Anyway, here’s an article from the journal, Nature. The paper discusses using an AI-detector that was trained on writing in science journals. The tool was then tested with hundreds of real paper abstracts, titles and introductions and those generated by ChatGPT. The research showed:
When tested on introductions written by people and those generated by AI from the same journals, the tool identified ChatGPT-3.5-written sections based on titles with 100% accuracy. For the ChatGPT-generated introductions based on abstracts, the accuracy was slightly lower, at 98%. The tool worked just as well with text written by ChatGPT-4, the latest version of the chatbot.
And:
The new ChatGPT catcher even performed well with introductions from journals it wasn’t trained on, and it caught AI text that was created from a variety of prompts, including one aimed at confusing AI detectors.

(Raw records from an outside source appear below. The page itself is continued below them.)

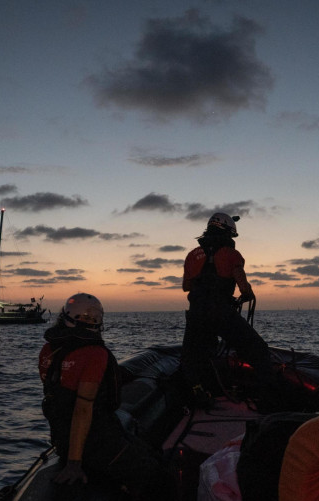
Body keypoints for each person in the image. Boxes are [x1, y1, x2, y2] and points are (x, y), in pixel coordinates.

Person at [38, 293, 166, 500]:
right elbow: (82, 409)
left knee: (143, 448)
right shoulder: (95, 354)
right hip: (95, 444)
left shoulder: (48, 350)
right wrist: (74, 464)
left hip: (61, 439)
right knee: (156, 472)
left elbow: (60, 394)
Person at [182, 212, 275, 408]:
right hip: (221, 313)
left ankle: (199, 396)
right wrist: (247, 293)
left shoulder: (192, 255)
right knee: (258, 350)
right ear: (228, 233)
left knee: (194, 358)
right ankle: (267, 400)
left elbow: (187, 287)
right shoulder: (232, 255)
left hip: (196, 314)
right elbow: (242, 283)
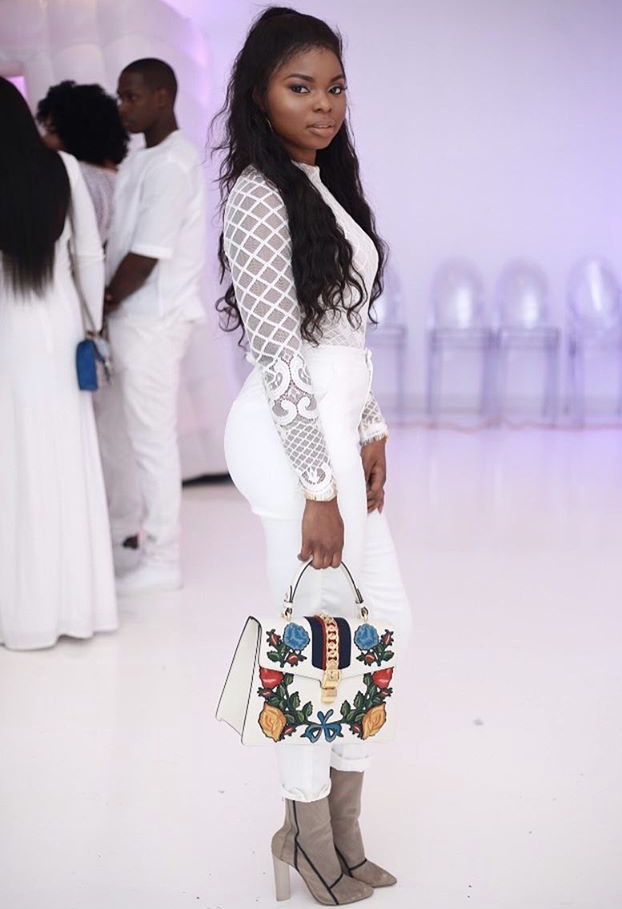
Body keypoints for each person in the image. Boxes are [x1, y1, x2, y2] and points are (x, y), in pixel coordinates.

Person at [215, 8, 412, 905]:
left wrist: (370, 424)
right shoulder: (257, 195)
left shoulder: (321, 185)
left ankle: (339, 827)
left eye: (335, 88)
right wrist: (318, 487)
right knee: (311, 647)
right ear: (260, 93)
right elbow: (279, 353)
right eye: (301, 87)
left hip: (334, 434)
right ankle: (306, 832)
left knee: (378, 626)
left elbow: (344, 334)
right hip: (290, 444)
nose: (324, 105)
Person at [0, 77, 118, 650]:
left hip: (8, 325)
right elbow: (88, 256)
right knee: (64, 457)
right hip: (57, 323)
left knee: (11, 461)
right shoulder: (64, 168)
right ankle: (74, 605)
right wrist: (91, 325)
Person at [103, 58, 206, 595]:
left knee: (150, 442)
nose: (122, 107)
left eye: (131, 96)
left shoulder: (173, 163)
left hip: (152, 322)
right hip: (131, 319)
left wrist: (101, 301)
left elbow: (145, 256)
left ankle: (163, 560)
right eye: (120, 97)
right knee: (120, 438)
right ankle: (126, 541)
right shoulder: (146, 158)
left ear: (163, 97)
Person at [36, 80, 129, 244]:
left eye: (52, 131)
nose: (44, 140)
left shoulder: (76, 178)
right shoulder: (124, 176)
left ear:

This shows that, in addition to general-use detection systems, those trained on narrow types of written material can be highly effective. That’s good news.
Other detection systems did not fare as well as the purpose-built one. From the paper:
By contrast, the AI detector ZeroGPT identified AI-written introductions with an accuracy of only about 35–65%, depending on the version of ChatGPT used and whether the introduction had been generated from the title or the abstract of the paper. A text-classifier tool produced by OpenAI, the maker of ChatGPT, also performed poorly — it was able to spot AI-written introductions with an accuracy of around 10–55%.
As I’ve written repeatedly, those systems are terrible and do not represent AI classifiers overall. OpenAI’s text classification system was abysmal and ZeroGPT is too. They’re just bad. Neither one could catch a Little League pop fly.
Class Note: This Thursday is Thanksgiving in the United States, so there will be no Issue of The Cheat Sheet on Thursday. We will pick back up next Tuesday. Gobble, gobble.